Андрей Иванович сидел за столом в своем кресле на колесах и пил чай.
— Это вы граф? Вам разве не сказали, что я не принимаю?
— Сказали. Но мне плевать на сие! Дело надобно делать! Анна Ивановна умирает. Кто будет регентом?
— Как могу я знать про сие? Может быть, матушка назначит перед смертью регентшей Анну Леопольдовну?
— Граф! — вскричал Левенвольде. — Если так будет, то трон займет Елизавета в течение недели! Ведь принцесса не сильно умна. Не ей править в столь трудный час. Нам нужен герцог Бирон!
— На все воля государыни, — уклончиво ответил вице-канцлер.
— Вы же не дурак, граф! Нужно срочно просить Анну, пока она жива, подписать указ о назначении регентом герцога Бирона! И всем нам стоит объединиться вокруг него. Я сам его не сильно люблю, но если не он, то всем нам конец. Тогда нас ждет переворот!
— Что же вы желаете от меня, граф Рейнгольд?
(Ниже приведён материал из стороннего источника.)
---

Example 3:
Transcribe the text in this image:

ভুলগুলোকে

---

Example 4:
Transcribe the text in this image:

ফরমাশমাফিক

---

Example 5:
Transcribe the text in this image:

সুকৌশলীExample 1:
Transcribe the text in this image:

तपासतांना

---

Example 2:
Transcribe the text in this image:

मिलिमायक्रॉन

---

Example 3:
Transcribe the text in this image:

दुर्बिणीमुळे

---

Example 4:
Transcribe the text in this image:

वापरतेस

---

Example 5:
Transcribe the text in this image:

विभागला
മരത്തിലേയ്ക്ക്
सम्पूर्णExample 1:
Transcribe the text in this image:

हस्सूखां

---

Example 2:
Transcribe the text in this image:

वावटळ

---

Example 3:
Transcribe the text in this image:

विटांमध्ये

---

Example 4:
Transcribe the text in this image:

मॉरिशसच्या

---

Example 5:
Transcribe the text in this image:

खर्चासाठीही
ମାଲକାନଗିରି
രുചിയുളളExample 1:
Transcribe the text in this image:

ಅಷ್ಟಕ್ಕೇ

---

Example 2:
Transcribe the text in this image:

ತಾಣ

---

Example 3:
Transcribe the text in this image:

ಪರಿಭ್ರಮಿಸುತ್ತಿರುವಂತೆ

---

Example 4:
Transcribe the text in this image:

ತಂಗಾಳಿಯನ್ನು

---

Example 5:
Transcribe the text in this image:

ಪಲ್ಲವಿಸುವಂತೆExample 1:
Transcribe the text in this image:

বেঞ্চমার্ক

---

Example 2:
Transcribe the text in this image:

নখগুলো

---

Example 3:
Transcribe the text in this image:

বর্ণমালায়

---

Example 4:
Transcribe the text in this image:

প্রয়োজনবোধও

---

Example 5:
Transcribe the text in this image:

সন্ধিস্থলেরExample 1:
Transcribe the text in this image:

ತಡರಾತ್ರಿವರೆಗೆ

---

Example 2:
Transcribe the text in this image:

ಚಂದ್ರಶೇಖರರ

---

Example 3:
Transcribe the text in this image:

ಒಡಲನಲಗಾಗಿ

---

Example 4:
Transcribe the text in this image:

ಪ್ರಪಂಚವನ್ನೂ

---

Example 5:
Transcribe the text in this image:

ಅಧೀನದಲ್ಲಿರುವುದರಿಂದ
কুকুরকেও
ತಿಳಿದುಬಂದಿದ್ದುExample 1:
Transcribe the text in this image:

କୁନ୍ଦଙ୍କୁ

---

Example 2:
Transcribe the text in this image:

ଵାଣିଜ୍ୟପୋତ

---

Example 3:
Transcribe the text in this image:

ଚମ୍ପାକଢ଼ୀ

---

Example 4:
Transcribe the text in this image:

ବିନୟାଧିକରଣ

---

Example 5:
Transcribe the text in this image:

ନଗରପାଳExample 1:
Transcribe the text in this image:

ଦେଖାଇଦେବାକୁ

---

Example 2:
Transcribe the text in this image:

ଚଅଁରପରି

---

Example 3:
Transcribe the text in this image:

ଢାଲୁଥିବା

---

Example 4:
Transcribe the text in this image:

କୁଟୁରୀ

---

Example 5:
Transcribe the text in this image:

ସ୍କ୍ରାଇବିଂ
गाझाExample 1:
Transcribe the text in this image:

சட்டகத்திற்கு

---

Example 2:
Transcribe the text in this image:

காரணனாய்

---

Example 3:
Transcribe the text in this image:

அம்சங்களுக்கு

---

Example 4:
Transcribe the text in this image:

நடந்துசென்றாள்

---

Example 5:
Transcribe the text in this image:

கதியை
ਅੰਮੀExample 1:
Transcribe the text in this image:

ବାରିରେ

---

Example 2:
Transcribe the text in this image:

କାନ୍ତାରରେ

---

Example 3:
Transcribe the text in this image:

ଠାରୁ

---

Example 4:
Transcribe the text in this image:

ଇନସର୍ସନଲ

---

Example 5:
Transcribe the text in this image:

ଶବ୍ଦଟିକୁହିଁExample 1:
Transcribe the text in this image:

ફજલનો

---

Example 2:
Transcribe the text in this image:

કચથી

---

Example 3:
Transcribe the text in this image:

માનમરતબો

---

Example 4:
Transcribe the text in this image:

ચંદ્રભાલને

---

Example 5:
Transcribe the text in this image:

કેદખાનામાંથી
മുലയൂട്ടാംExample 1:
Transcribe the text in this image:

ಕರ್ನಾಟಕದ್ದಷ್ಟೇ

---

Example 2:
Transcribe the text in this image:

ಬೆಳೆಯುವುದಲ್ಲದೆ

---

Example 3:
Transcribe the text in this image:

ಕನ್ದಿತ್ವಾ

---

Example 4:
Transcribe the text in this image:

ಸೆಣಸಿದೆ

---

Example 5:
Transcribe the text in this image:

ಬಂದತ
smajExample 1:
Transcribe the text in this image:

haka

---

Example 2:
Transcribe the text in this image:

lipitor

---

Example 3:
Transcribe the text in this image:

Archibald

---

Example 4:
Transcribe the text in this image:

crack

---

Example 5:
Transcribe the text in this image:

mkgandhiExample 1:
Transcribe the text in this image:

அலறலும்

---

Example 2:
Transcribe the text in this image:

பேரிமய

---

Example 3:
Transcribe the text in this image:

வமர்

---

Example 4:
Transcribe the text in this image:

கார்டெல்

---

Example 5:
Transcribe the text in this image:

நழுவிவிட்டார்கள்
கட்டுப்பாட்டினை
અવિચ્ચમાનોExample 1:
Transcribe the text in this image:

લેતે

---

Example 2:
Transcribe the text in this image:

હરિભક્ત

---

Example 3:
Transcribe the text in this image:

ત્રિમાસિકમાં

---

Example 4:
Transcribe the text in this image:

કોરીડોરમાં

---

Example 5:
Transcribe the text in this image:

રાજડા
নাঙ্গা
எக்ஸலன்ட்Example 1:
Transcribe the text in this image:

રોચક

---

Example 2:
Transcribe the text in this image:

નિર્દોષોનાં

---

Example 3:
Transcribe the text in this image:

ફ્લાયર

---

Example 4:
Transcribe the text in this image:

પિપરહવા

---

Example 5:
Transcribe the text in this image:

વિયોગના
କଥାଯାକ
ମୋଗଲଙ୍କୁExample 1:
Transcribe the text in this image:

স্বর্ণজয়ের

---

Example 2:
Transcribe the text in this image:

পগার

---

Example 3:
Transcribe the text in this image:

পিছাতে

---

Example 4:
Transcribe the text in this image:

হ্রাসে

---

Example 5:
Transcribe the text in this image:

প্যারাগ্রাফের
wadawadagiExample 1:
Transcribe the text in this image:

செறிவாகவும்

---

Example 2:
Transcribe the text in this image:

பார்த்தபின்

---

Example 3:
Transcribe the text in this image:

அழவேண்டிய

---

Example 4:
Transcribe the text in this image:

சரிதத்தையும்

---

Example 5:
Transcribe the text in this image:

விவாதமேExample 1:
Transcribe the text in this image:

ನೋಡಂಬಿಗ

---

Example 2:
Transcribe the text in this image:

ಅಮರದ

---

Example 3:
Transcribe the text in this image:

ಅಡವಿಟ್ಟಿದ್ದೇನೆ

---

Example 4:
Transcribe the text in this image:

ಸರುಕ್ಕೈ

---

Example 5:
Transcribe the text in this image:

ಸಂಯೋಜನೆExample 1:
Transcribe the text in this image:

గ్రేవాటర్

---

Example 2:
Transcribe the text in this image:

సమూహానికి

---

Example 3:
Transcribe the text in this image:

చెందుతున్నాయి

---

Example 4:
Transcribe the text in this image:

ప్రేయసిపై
— Если не поедете со мной во дворец, то тотчас пишите письмо государыне. Я том, что вы как, вице-канцлер желаете, дабы светлейший герцог Бирон стал регентом при малолетнем императоре Иоанне III.
— Но надобно и про родителей малолетнего императора помнить!
— Да плевать на его родителей, Ни Анна Леопольдовна, ни принц Антон не фигуры! Вы станете писать? Или я поеду и предам герцогу, что вы его враг! Я когда ехал к вам видел лица шатавшихся по улицам гвардейцев из русских. Они грозили мне кулаками!
— Зачем вы так, Рейнгольд? Разве я отказал? Я также думаю, что его светлость Бирон достоин быть регентом. Но писать я не могу. Руки не повинуются мне. У меня свело пальцы. Простите старика.